--- AVAILABLE DATA Enclosed Below ---
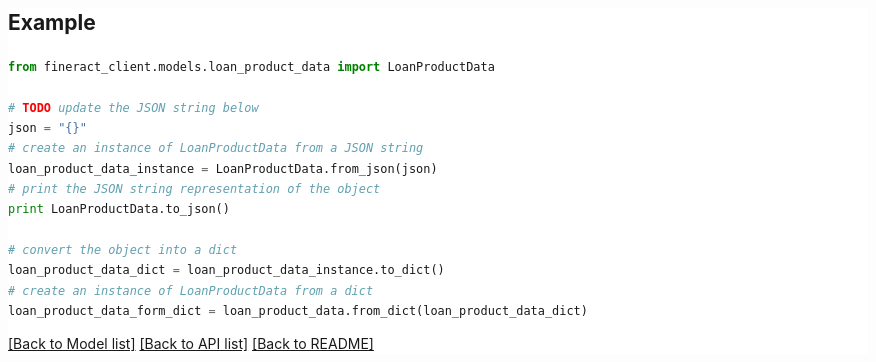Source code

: ## Example

```python
from fineract_client.models.loan_product_data import LoanProductData

# TODO update the JSON string below
json = "{}"
# create an instance of LoanProductData from a JSON string
loan_product_data_instance = LoanProductData.from_json(json)
# print the JSON string representation of the object
print LoanProductData.to_json()

# convert the object into a dict
loan_product_data_dict = loan_product_data_instance.to_dict()
# create an instance of LoanProductData from a dict
loan_product_data_form_dict = loan_product_data.from_dict(loan_product_data_dict)
```
[[Back to Model list]](../README.md#documentation-for-models) [[Back to API list]](../README.md#documentation-for-api-endpoints) [[Back to README]](../README.md)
--- End of Enclosed AVAILABLE DATA ---
EXERCISE DIRECTIONS >> Without the pictures, give the entries above back exactly.

RESPONSE BELOW >>
Source code

: ## Example

```python
from fineract_client.models.loan_product_data import LoanProductData

# TODO update the JSON string below
json = "{}"
# create an instance of LoanProductData from a JSON string
loan_product_data_instance = LoanProductData.from_json(json)
# print the JSON string representation of the object
print LoanProductData.to_json()

# convert the object into a dict
loan_product_data_dict = loan_product_data_instance.to_dict()
# create an instance of LoanProductData from a dict
loan_product_data_form_dict = loan_product_data.from_dict(loan_product_data_dict)
```
[[Back to Model list]](../README.md#documentation-for-models) [[Back to API list]](../README.md#documentation-for-api-endpoints) [[Back to README]](../README.md)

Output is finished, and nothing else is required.